AM&P: The in-house designer at the University of Tampa actually went to the 2communiqué studio to learn and collaborate on the redesign. How did this improve the success of the project?
Cárdenas: Our designer was on board with the redesign and was excited by the prospects of working with the design firm. Our in-house designer has tremendous institutional knowledge, so she could help the design firm understand what design elements might work and not work within our institutional culture. Secondly, the design firm was able to do the redesign at a reduced cost since they knew that our in-house designer would be doing much of the nuts-and-bolts work.

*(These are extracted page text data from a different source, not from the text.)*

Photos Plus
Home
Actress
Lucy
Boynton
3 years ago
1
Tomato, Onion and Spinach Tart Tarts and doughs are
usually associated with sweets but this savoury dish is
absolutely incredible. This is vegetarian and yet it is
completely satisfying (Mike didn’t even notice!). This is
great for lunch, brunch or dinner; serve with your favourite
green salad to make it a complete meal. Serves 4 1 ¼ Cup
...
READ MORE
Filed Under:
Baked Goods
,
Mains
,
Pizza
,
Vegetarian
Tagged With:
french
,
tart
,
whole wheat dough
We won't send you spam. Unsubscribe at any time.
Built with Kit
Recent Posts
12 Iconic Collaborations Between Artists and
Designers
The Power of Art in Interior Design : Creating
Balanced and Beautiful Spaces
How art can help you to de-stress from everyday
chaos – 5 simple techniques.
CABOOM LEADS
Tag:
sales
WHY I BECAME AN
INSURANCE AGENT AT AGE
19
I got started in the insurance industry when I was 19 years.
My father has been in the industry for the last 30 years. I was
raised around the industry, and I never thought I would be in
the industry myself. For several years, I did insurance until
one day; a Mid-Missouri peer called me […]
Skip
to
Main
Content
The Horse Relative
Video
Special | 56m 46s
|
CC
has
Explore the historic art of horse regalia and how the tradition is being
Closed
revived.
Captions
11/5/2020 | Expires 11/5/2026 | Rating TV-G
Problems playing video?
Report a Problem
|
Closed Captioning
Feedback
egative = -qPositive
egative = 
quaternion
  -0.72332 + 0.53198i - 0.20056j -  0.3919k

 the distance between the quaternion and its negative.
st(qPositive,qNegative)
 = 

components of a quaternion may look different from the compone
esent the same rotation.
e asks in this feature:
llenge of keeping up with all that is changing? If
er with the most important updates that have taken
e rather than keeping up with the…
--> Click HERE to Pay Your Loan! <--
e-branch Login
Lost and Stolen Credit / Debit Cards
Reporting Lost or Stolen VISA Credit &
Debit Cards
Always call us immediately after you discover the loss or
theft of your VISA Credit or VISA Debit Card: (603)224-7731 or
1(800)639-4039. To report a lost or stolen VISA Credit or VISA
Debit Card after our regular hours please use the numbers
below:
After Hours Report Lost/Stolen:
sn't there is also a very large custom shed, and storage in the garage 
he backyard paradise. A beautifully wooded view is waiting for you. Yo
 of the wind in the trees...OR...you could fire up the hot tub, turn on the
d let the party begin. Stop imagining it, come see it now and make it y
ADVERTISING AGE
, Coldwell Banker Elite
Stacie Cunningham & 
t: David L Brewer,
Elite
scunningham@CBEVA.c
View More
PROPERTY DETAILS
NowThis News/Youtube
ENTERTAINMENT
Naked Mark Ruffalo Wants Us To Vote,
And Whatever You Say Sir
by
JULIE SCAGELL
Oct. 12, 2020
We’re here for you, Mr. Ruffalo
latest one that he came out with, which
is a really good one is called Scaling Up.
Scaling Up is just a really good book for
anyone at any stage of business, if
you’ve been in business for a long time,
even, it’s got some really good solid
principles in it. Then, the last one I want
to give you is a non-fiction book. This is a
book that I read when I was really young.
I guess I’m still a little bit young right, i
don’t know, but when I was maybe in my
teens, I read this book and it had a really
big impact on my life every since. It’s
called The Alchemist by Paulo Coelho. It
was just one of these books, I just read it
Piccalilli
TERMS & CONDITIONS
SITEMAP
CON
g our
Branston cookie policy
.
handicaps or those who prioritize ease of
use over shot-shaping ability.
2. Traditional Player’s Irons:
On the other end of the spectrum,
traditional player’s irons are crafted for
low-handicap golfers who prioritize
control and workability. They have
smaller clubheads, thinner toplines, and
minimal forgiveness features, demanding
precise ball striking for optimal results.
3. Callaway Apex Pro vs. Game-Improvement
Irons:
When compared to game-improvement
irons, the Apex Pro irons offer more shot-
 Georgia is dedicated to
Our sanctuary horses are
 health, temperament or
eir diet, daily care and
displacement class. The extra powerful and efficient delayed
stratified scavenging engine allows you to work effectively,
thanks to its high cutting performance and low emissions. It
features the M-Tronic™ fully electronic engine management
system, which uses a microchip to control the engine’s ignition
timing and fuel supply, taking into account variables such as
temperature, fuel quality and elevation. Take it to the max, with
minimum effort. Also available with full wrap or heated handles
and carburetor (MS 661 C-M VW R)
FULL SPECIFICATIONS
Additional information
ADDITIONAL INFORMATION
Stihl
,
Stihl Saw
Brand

McMurray: This was a crucial step in the process. By having the art director leave the office and come to our studio, she was able to really take time to work on the redesign without distraction. And for me, I was able to have a designer working with me who was very familiar with the culture of the organization so we could fluidly bounce ideas off of each other. In the end, the creation of the new logo and identity of the publication was a collaboration that the art director continues to develop.
AM&P: What should publishing staff do when all team members are not on board for the redesign?
McMurray: It is important that internal team members understand the bigger picture of a redesign—it is not just about color or type—but about how the publication aligns with the organization's business and communication strategies. When a redesign is approached strategically, decisions have to be backed by goals, not personal choices, making the process objective versus subjective.With that said, one of the reasons UT Journal was so successful was because, while at the end of the day Eric had the final call, he made sure his team was part of the process at every step, from meeting me to presenting to the university president.
AM&P: What advice do you have for publishers getting ready to undertake a redesign?
Cárdenas: It's incredibly important to be transparent with the team about the goals of the redesign. Having the whole team vested in the redesign project was important and remains critical as we continue production of the redesigned magazine.
McMurray: Take time to review your business and communication strategies and look at the magazine as part of the big picture. Don't look at it as a standalone item. Many times, we hear from people that they want to redesign their website only to find that they have already started a redesign of their website or identity. It isn't a la carte, but an integrated system that needs to be addressed right at the start.
Ben Berkey is copy editor at the Oncology Nursing Society and contributed this article as a volunteer of the Association Media & Publishing Content Creation Committee.